Residents of NYC are getting ready for the ban on large sugary soft drinks which takes effect Tuesday, March 12. Mayor Bloomberg has spearheaded this edict to thwart the rising obesity and diabetes cases amongst a growing (no pun) youthful population. The empty calories in soda is identified by many health and nutrition experts as one of the leading culprits to this growing problem. The ban would make the sale of soda, or a presweetened drink, containing sugar to be sold in 16 ounce sizes or smaller. Any size larger than 16 ounces would be prohibited.

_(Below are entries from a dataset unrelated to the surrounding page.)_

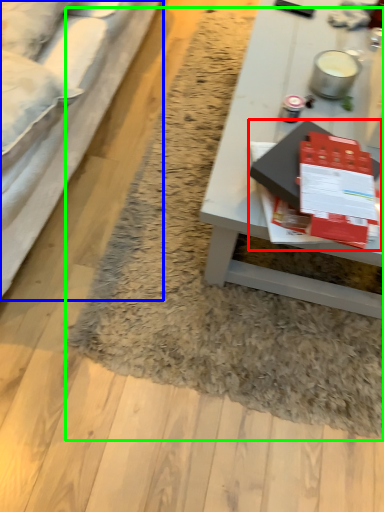
Question: Which object is positioned closest to magazine (highlighted by a red box)? Select from studio couch (highlighted by a blue box) and mat (highlighted by a green box).

Choices:
 (A) studio couch
 (B) mat

Answer: (B)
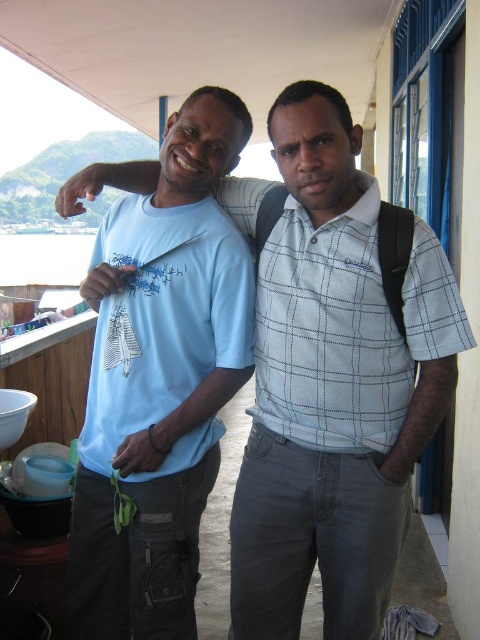
Question: Is light blue checkered shirt at center to the left of light blue cotton t-shirt at center from the viewer's perspective?

Choices:
 (A) yes
 (B) no

Answer: (B)

Question: Which point is closer to the camera taking this photo?

Choices:
 (A) (223, 269)
 (B) (373, 240)
 (C) (121, 422)

Answer: (B)

Question: In this image, where is light blue checkered shirt at center located relative to light blue cotton t-shirt at center?

Choices:
 (A) below
 (B) above

Answer: (B)

Question: Which of the following is the farthest from the observer?

Choices:
 (A) light blue cotton t-shirt at left
 (B) light blue cotton t-shirt at center
 (C) light blue checkered shirt at center

Answer: (B)

Question: Does light blue cotton t-shirt at left lie behind light blue cotton t-shirt at center?

Choices:
 (A) yes
 (B) no

Answer: (B)

Question: Which point is closer to the camera?

Choices:
 (A) light blue cotton t-shirt at left
 (B) light blue checkered shirt at center
 (C) light blue cotton t-shirt at center

Answer: (B)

So what does this really mean? Large drink containers will still be available at convenience stores and grocery stores - in other words, places that are not regulated by the city’s health department. The sale of two 16 ounce drinks (32 ounces total) to one person will be okay. Coffee shops may be exempt for coffee drinks if the sugar is provided on the side. Starbucks feels they may be exempt because of the milk content in their speciaty drinks. Drinks that are more than 50 percent milk (or milk substitute) are exempt from the regulations because the city considers milk a valuable source of nutrition. Despite the big gulp being the poster child during the infancy of this campaign 7-Eleven is exempt from the ban due to the fact that they are regulated by the state and not by the city. Milkshakes are not part of the ban because of the milk content and diet soda drinks are exempt.
Let's face it, the ban is not prohibition and we shouldn't expect to see barrels of Dr Pepper floating near the coast of Atlantic City.The ban will make some people more aware of the reasons behind it and others to rebel against it. The majority of people, in between, will go on as usual with no dog in the fight. Either way, the coffers of NYC will see $200 fines begin to ring up after a short grace period. Consumers will never be subject to any fines. Fines will be levied only to the establishments that defy the edict.
Is the Dunkin Donut tax is not far behind?